Oracle has some good documenation on how they do it. Trick is I can't seem to find it out in the public (did a quick google search). You have to be logged into Metalink to get at the info (look for address key or customer key generation).

I searched and rearched but no luck... i did find something on a fulltext index and the MATCH option in mysql. I think this is not the way to do this

Thnks

AstroTeg

The approach I talking about uses keys. Depends on how you plan things out, but the system I've worked with had a customer key to describe the name of the company, an address key to describe the address/location, and a person key to describe the person's first and last name. These keys get tied to the records (either in their own column or in a seperate table - your design call on this). Then its a matter of doing direct matching on the keys themselves. For those keys that match each other, you could consider those records duplicates or the same.

I'm not sure what you mean by "how to do this in terms of planning?"

It would just be a simple SQL query to compare one key with another. Or you could mix it up and compare 1 record's multiple keys in one query using AND statements in your WHERE clause. Or you really could mix it up and concatinate the multiple keys to make one key and then compare this new key to concatinated keys in your tables. That could actually work out pretty well depending on your needs...

starbbs

What i meant is:

Is the best aprouch to get record 1, compare it with all other records, find all matches, determine the percentage of a match and than goto record 2, compare it with all other recorcds etc etc etc.

Or some kine of funtion that takes random recordid's and compare each found random record with all other records.

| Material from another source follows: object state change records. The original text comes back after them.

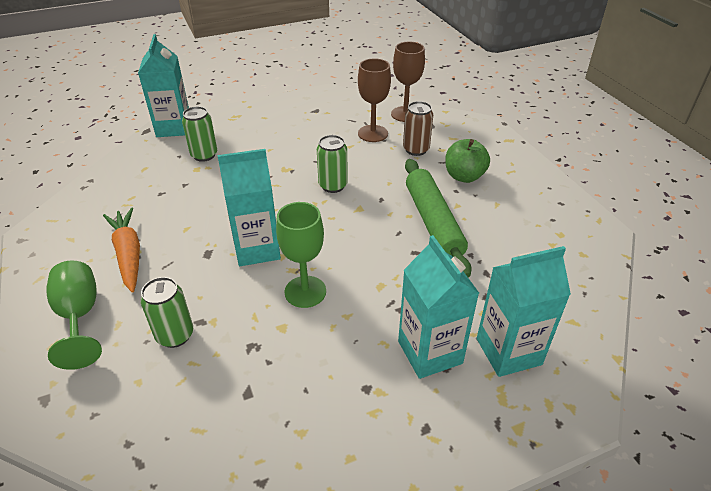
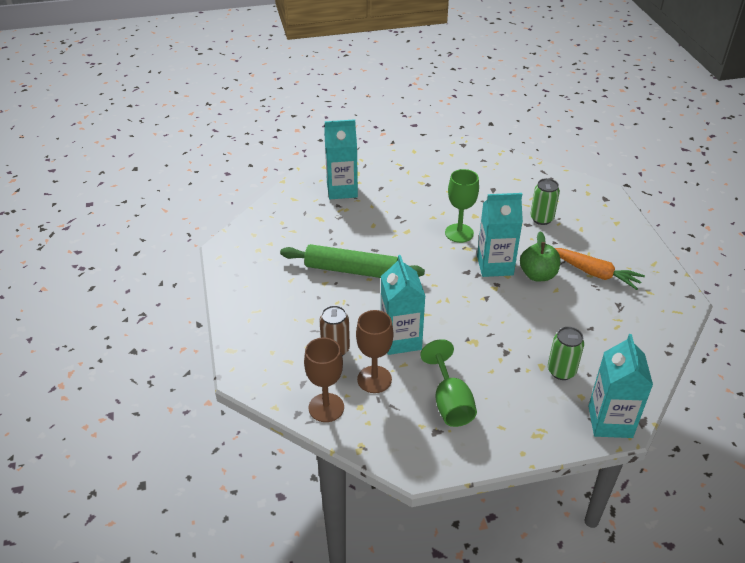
camera: 170 degrees left, 0 degrees up
(80, 316) = (608, 236): green goblet -> green goblet (450, 402)
(128, 254) = (595, 273): orange carrot -> orange carrot turned 45 degrees counterclockwise
(333, 186) = (429, 315): green can -> none
(430, 352) = (387, 194): turquoise carton -> turquoise carton (401, 340)
(433, 222) = (351, 270): green rolling pin -> green rolling pin turned 75 degrees counterclockwise
(464, 176) = (303, 310): green apple -> green apple (538, 275)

Let say: that the we have 1000 records, isnt it a better approuch to first get record 500, do it's thing, than record 1, than record 1000:

500 compare......
1 compare
1000 compare
499 compare
2 compare
999 compare

I hope you understand what i meant.,

I think the stratagy for comparing is this:

Find out how many records we have

1: Get a NEW record id
2: Get all text/string fields from the

record and put them in $orig_string
3: remove all common words like:

and,this etc from $orig_string
4: remove garbage in $orig_string
5:format and delimit all found words in $orig_string
6: Get a NEW record id, not the same as the first of course.
7: same as 2 put in $new_string
8: same as 3 ""
9: same as 4 ""
10: same as 5 ""
11: compare $old_string and $newstring
12: get word 1 from $orig_string and compare this with all found words in $newstring
13: found match ? (fuzzy OR 100%) remember the record id and maybe some other information cause we found a match !
14: get word 2 from $origstring
15: same as 13
16: etc etc, after doing all found words in $orig_string select a new record that isn't already processed
17: same as 1

Can you advise me with this approuch ?

AstroTeg

Keep this in mind: What is the MOST expensive (in terms of processing time) operation your code will have?

Database querying. Every single query will ding you in processing time. Also, the complexity of the query will ding you too. But here, I don't think you'll have a very complex query.

With that in mind, check out your steps:

2: Get all text/string fields from the
record and put them in $orig_string
3: remove all common words like:
and,this etc from $orig_string
4: remove garbage in $orig_string
5:format and delimit all found words in $orig_string

Couldn't you just save the resulting string in a field somewhere in your database? And when any of the record's data changes, you can update this string on the fly. THEN you can build your search string and search it against a list of these already keyed strings leaving you with a pretty simple text search which could probably be indexed to increase search result times.

Remember to keep it simple.

With this:

500 compare......
1 compare
1000 compare
499 compare
2 compare
999 compare

You sound like you're trying to do a tree search. But this is what your database engine is supposed to be doing for you. You're working against your database and not letting it do its job by using this approach (indexing the column will allow the database to automatically do some nifty search tricks).